CHIME: Energy-Efficient STT-RAM-based Concurrent Hierarchical In-Memory Processing
Dhruv Gajaria, Tosiron Adegbija, Kevin Gomez
TL;DR
CHIME introduces a hierarchical, in-memory processing framework that distributes heterogeneous bit-line computing units across L1, L2, and main memory using STT-RAM to mitigate data movement bottlenecks. By pipelining operations and strategically grouping and mapping compute units to memory levels, CHIME achieves large latency and energy gains over CPU-based and prior in-memory approaches, with average improvements around 81x in latency and 20x in energy compared to CPU, and over 34–36x latency and 4–20x energy gains relative to state-of-the-art STT-CiM variants. The design leverages relaxed retention caches, enhanced bit-line compute units, and compiler-assisted scheduling to maximize concurrency while keeping overheads modest. Overall, CHIME demonstrates that hierarchical, domain-specific in-memory processing can substantially improve performance and energy efficiency for a wide range of workloads, offering a practical path toward scalable, data-centric computing.
Abstract
Processing-in-cache (PiC) and Processing-in-memory (PiM) architectures, especially those utilizing bit-line computing, offer promising solutions to mitigate data movement bottlenecks within the memory hierarchy. While previous studies have explored the integration of compute units within individual memory levels, the complexity and potential overheads associated with these designs have often limited their capabilities. This paper introduces a novel PiC/PiM architecture, Concurrent Hierarchical In-Memory Processing (CHIME), which strategically incorporates heterogeneous compute units across multiple levels of the memory hierarchy. This design targets the efficient execution of diverse, domain-specific workloads by placing computations closest to the data where it optimizes performance, energy consumption, data movement costs, and area. CHIME employs STT-RAM due to its various advantages in PiC/PiM computing, such as high density, low leakage, and better resiliency to data corruption from activating multiple word lines.

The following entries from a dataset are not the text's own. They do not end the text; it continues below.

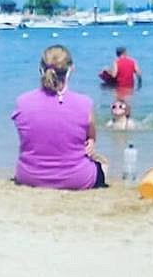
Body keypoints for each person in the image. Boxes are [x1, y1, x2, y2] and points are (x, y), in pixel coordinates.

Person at [12, 45, 108, 190]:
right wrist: (90, 142)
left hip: (28, 176)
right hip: (77, 178)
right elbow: (90, 138)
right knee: (103, 163)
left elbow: (29, 137)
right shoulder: (85, 103)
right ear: (70, 69)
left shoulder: (22, 102)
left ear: (40, 70)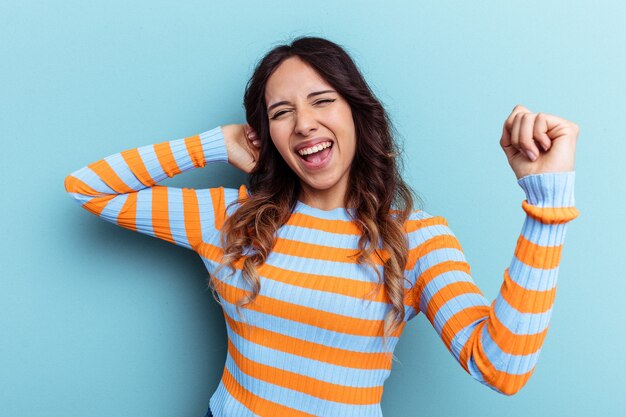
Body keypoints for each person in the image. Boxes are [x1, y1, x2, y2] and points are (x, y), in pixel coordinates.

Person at [64, 36, 580, 417]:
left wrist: (546, 204)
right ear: (265, 134)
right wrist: (214, 144)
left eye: (322, 100)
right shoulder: (228, 218)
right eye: (281, 112)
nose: (304, 123)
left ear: (356, 113)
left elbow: (503, 368)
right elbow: (87, 189)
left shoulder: (415, 238)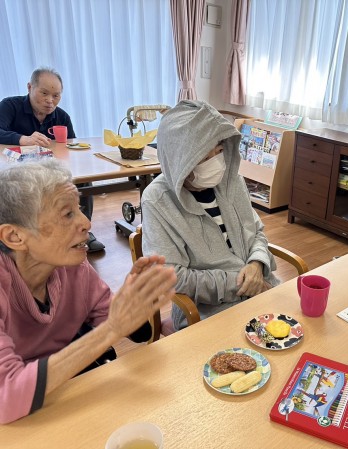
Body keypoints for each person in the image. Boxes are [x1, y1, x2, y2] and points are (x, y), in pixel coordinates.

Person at [0, 159, 177, 424]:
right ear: (14, 237)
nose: (86, 222)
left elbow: (131, 330)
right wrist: (111, 329)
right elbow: (6, 397)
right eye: (67, 214)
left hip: (66, 394)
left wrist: (137, 300)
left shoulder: (74, 269)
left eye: (80, 209)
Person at [141, 100, 280, 330]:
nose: (216, 163)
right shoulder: (157, 201)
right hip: (208, 311)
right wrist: (240, 283)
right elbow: (170, 277)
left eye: (220, 151)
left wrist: (256, 264)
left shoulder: (232, 180)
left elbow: (256, 232)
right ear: (179, 160)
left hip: (260, 289)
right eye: (205, 158)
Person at [0, 67, 105, 252]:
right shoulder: (10, 106)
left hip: (52, 169)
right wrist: (22, 139)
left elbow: (72, 145)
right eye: (44, 93)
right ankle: (19, 237)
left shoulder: (61, 116)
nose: (50, 100)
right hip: (17, 171)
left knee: (83, 180)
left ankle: (82, 232)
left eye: (56, 96)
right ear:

We demonstrate that CHIME enhances concurrency and improves compute unit utilization at each level of the memory hierarchy. We present strategies for exploring the design space, grouping, and placing the compute units across the memory hierarchy. Experiments reveal that, compared to the state-of-the-art bit-line computing approaches, CHIME achieves significant speedup and energy savings of 57.95% and 78.23% for various domain-specific workloads, while reducing the overheads associated with single-level compute designs.